Key Responsibilities
Technical & Architectural Leadership
Contribute to the technical delivery of projects, ensuring a high quality of work that adheres to best practices, brings innovative approaches and meets client expectations. Project types include following (but not limited to): o Solution architecture, Proof of concepts (PoCs), MVP, SRE Kickstart projects, Platform observability projects etc Contribute to thought leadership across the Cloud Native domain with an expert understanding of Open Source (e.g., Kubernetes / CNCF) and partner technologies. Contribute to the creation of innovative new services that help clients accelerate their modernization journeys. Work on the design of new, next-generation solutions based on modern Cloud Native architectural principles. Collaborate with global peers from partner ecosystems on joint technical projects. This partner ecosystem includes Google, Microsoft, AWS, IBM, Red Hat, Intel, Cisco, and Dell / VMware etc.
Service Delivery
Provide a technical hands-on contribution. Incorporating both solution and technical architecture with hands-on cloud native platform engineering. Use modern platform and site reliability engineering practices. Ensuring the reliable and efficient Service operations of cloud native workloads Ensuring the effective communication and presentation for coaching different delivery teams Client-facing influence and guidance, engaging in consultative client discussions and performing a Trusted Advisor role. Provide effective support to Sales and Delivery teams Support sales pursuits and enable revenue growth. Define the modernization strategy for client platform and associated IT practices, create solution architecture and provide oversight of the client journey.
Innovation & Initiative
Always maintain hands-on technical credibility, keep in front of the industry, and be prepared to show and lead the way forward to others Engage in technical innovation and support position as an industry leader Actively contribute to sponsorship of leading industry bodies such as the CNCF and Linux Foundation. Contribute to thought leadership by writing Whitepapers, blogs, and speaking at industry events. Be a trusted, knowledgeable internal innovator driving success across our global workforce.
Client Relationships
Advise on best practices related to platform engineering and cloud native operations, run client briefings and workshops, and engage technical leaders in a strategic dialogue. Develop and maintain strong relationships with client stakeholders.
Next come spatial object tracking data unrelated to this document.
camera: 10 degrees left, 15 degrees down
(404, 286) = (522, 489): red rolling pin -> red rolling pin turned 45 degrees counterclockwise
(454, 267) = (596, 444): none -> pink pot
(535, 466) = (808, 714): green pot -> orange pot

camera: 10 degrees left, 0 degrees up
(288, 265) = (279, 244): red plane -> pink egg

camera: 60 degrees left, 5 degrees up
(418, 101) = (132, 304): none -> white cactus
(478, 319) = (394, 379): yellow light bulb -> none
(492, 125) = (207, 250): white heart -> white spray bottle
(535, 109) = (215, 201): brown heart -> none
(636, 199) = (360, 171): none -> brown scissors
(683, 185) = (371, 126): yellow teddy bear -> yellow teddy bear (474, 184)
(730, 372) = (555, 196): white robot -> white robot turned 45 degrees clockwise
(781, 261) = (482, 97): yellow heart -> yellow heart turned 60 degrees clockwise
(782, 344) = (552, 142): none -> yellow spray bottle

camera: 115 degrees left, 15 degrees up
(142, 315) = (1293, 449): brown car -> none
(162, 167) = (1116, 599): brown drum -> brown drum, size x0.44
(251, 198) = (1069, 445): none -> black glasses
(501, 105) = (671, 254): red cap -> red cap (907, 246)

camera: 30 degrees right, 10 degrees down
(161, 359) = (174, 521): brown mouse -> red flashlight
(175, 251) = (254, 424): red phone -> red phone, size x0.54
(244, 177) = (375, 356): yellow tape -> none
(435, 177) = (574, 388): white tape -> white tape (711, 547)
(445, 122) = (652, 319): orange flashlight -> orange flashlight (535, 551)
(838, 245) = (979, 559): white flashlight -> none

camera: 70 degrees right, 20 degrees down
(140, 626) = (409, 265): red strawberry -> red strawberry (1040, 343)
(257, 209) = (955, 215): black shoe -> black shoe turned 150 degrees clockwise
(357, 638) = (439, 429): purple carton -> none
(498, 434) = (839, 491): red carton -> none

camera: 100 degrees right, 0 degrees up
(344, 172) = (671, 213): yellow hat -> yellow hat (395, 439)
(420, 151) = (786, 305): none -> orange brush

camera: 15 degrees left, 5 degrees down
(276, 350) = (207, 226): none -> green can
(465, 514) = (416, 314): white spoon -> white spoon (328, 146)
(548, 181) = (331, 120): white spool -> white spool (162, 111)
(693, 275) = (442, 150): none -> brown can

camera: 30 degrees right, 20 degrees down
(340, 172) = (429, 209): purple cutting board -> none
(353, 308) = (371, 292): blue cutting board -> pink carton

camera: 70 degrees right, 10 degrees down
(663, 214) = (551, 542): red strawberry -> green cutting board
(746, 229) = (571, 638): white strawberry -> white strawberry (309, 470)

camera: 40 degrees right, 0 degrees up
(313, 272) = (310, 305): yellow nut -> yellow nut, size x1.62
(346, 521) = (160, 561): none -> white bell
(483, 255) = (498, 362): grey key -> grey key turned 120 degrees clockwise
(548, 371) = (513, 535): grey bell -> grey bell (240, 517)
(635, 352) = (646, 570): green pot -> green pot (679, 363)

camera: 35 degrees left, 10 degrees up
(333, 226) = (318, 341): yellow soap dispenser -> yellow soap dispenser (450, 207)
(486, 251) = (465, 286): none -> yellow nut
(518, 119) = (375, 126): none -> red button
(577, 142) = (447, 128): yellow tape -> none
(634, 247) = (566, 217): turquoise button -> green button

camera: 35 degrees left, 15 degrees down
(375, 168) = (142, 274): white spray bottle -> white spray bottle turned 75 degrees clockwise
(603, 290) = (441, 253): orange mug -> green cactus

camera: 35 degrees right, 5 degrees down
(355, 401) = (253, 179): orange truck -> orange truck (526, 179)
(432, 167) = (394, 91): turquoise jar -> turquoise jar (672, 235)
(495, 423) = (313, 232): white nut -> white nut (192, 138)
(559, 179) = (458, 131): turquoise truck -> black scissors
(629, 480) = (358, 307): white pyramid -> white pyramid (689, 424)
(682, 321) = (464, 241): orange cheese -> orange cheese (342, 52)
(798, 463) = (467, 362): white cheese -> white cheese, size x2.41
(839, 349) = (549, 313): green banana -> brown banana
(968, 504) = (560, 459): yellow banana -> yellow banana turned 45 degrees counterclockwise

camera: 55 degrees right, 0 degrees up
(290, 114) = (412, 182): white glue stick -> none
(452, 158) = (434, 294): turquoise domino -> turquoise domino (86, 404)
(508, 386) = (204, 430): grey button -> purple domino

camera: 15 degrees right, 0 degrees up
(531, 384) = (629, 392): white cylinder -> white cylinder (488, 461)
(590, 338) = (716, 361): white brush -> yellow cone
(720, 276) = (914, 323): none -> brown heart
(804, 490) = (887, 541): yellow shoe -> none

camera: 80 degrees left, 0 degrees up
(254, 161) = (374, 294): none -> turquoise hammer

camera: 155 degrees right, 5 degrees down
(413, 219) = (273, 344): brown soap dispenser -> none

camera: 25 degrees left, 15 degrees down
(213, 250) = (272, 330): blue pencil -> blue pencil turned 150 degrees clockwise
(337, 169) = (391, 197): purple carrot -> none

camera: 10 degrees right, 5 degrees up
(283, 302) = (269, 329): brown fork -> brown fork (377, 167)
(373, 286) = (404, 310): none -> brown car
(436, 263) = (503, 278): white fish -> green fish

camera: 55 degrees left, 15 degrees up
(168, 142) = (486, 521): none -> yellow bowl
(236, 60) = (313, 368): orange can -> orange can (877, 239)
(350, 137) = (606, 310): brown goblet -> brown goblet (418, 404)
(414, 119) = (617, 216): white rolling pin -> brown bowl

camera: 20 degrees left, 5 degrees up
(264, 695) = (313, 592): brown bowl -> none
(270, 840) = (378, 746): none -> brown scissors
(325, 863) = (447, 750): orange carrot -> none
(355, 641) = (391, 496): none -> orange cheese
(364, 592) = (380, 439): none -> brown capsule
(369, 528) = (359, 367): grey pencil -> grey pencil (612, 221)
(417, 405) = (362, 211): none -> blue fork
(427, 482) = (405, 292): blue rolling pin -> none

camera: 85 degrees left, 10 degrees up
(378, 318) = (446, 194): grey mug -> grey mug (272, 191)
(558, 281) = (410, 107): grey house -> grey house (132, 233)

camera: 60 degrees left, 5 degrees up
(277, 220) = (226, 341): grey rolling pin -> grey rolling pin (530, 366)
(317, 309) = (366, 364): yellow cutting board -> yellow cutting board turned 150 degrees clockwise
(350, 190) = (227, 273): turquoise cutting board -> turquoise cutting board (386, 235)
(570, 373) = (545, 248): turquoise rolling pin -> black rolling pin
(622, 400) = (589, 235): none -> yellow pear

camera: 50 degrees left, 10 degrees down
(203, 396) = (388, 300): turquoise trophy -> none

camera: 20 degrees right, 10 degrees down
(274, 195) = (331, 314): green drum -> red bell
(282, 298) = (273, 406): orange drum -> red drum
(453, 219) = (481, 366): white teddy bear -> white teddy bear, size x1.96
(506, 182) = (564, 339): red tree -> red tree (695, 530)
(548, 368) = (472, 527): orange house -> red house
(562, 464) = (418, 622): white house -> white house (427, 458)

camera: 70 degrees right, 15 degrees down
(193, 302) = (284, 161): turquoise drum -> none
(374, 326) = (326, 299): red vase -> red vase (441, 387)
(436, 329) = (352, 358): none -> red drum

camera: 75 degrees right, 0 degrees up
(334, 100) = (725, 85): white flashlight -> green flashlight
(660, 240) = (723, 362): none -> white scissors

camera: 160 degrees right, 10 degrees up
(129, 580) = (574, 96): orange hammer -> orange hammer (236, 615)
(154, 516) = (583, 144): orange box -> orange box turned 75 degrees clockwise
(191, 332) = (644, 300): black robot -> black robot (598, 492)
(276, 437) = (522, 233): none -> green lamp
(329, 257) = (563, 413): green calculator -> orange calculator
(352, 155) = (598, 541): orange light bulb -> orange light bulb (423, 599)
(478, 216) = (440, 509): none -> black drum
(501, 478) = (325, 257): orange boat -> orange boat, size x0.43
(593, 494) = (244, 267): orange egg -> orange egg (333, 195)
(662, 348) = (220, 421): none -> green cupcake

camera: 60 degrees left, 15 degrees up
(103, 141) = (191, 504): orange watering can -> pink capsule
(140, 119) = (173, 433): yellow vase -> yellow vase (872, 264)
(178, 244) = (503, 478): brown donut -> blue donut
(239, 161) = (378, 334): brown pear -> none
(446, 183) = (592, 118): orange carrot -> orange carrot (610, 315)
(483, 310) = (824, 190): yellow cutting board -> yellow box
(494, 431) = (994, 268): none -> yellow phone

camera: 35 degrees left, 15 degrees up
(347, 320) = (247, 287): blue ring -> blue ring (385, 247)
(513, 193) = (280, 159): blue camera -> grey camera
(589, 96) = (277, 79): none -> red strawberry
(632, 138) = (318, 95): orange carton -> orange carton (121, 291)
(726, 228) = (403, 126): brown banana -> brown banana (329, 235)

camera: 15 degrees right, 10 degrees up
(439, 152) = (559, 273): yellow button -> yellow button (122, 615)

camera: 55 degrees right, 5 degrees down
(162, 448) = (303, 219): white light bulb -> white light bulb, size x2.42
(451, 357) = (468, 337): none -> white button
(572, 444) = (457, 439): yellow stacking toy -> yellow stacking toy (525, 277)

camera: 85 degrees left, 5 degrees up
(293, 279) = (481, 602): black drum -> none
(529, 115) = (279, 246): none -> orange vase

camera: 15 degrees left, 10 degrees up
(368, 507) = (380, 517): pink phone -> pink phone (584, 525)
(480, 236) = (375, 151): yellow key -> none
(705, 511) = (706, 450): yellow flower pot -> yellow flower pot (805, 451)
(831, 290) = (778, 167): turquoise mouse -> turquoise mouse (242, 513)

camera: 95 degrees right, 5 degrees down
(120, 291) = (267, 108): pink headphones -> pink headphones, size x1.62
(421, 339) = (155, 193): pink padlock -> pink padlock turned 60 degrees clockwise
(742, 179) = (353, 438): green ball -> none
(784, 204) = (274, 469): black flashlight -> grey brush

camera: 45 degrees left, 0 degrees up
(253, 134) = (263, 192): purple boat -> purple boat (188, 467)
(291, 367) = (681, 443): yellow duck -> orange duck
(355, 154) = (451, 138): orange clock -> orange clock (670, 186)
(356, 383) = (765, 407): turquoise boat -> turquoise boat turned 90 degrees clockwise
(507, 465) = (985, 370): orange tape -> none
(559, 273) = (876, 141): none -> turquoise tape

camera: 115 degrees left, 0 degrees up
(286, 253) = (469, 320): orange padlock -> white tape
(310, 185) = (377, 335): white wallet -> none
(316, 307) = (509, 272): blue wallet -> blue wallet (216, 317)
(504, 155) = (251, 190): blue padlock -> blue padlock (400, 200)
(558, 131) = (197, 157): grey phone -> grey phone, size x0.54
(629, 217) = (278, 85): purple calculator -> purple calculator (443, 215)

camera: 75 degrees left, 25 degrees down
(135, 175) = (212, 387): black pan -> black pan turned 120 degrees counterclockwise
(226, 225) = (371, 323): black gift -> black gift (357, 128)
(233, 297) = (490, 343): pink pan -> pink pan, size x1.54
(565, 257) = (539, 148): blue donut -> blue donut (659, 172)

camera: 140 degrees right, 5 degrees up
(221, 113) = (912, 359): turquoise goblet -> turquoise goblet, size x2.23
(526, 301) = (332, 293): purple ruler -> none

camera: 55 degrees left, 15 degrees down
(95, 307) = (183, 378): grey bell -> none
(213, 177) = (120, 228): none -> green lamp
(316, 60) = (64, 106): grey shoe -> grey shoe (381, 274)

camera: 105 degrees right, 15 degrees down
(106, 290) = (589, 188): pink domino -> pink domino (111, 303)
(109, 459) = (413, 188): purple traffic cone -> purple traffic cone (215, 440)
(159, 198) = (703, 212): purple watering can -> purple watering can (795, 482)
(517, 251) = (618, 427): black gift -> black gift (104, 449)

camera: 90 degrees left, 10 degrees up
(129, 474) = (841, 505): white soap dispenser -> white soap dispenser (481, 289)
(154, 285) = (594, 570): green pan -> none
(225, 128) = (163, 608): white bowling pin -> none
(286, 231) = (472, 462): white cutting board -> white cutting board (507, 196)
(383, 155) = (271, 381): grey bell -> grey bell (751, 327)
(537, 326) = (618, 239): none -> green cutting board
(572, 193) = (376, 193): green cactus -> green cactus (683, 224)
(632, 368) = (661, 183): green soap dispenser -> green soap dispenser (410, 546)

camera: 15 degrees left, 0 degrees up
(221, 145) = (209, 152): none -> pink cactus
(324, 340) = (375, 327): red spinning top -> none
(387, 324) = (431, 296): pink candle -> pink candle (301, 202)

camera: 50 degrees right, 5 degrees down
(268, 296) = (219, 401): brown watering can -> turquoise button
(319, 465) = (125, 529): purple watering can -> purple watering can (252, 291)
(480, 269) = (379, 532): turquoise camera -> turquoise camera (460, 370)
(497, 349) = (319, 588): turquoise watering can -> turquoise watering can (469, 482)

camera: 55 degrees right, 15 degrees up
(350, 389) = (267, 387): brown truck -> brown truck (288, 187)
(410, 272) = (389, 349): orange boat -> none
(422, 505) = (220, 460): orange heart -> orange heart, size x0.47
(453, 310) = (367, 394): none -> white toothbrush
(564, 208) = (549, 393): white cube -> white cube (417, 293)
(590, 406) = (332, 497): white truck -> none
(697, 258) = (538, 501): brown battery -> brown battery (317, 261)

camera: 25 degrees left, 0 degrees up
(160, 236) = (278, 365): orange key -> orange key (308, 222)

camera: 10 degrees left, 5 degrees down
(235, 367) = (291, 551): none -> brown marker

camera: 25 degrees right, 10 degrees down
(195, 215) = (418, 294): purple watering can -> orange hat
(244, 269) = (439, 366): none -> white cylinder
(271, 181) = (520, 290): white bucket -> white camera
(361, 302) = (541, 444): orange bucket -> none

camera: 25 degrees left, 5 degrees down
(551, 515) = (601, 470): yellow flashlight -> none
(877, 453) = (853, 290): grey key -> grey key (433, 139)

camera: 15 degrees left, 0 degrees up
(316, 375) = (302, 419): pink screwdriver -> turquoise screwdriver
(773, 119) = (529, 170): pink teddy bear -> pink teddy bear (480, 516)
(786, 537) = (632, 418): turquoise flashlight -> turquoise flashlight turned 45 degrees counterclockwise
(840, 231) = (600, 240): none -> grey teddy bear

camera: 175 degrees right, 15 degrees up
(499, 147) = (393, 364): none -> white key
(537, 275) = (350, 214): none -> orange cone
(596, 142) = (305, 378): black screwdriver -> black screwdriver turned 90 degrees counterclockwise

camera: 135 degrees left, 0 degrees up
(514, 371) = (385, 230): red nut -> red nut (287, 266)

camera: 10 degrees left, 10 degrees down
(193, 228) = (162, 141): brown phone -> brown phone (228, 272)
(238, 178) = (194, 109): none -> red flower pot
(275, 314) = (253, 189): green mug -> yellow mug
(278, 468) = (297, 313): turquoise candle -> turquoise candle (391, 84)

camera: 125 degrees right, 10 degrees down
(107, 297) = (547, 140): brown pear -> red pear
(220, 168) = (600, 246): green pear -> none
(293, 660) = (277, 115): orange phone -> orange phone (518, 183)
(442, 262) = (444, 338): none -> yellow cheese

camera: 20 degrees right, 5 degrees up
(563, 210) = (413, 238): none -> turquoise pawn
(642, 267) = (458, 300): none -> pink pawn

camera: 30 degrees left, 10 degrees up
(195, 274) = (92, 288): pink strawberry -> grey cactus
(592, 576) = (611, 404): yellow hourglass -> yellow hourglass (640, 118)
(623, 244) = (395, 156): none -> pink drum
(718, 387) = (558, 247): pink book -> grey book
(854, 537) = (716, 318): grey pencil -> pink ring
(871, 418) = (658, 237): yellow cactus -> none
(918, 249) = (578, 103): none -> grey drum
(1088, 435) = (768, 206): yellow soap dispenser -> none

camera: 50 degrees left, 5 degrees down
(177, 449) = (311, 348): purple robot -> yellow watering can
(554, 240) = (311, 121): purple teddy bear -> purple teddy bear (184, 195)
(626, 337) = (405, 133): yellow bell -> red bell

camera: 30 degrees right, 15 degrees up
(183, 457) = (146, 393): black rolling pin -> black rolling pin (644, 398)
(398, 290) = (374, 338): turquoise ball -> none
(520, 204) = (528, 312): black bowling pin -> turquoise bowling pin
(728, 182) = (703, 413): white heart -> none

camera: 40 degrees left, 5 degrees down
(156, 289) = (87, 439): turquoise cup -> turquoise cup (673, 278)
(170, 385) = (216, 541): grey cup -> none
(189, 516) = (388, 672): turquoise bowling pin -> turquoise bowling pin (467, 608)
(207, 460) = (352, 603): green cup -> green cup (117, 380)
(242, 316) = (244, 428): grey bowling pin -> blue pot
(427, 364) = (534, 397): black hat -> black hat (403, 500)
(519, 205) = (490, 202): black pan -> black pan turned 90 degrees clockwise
Perform a Trusted Advisor role Contribute to technical projects with a strong focus on technical excellence and on-time delivery
Mandatory Skills & Experience
Real industry experience of utilizing different Site reliability engineering practices for stabilizing the services and increasing the reliability. Experience on Opensource and enterprise Kubernetes platforms like RedHat OpenShift, VMware Tanzu, Kubernetes etc Experienced in setting up the infrastructure for the latest technology such as Kubernetes, Serverless, Containers, Microservices etc. Experience in scripting / programming to automate deployments and testing, worked on tools like Terraform and Ansible. Scripting languages like Python, bash, YAML etc. Consulting and enablement experience on Site reliability engineering best practices Experience on CI/CD opensource and enterprise tool sets such as Argo CD, Jenkins (others like Jenkins X, Circle CI, Argo CD, Tekton, Travis, Concourse an advantage). Experience with the GitHub/DevOps Lifecycle Experience in Observability solutions (Prometheus, EFK stacks, ELK stacks, Grafana, Dynatrace, AppDynamics etc) Someone who is familiar with cloud native networking use of DNS, load balancers, VPNs, routing/switching, WAFs, reverse proxies etc. Significant experience on microservices-based, container-based or similar modern approaches of applications and workloads You have exemplary verbal and written communication skills (English). Able to interact and influence at the highest level, you will be a confident presenter and speaker, able to command the respect of your audience.
Desired Skills & Experience Bachelor level technical degree or equivalent experience; Computer Science or Engineering background preferred; Masters Degree desired. Hands-on Site reliability engineer and consultant who understands Kubernetes to a good level (CKA preferred), understands Site reliability concepts The perfect candidate will already be working within a System Integrator, Consulting or Enterprise organisation with 8+ years of experience in a technical role within the Cloud domain. Deep understanding of core practices including SRE, Agile, Scrum, XP and Domain Driven Design. Familiarity with the CNCF open-source community. Enjoy working in a fast-paced environment using the latest technologies, love Labs dynamic and high-energy atmosphere, and want to build your career with an industry leader.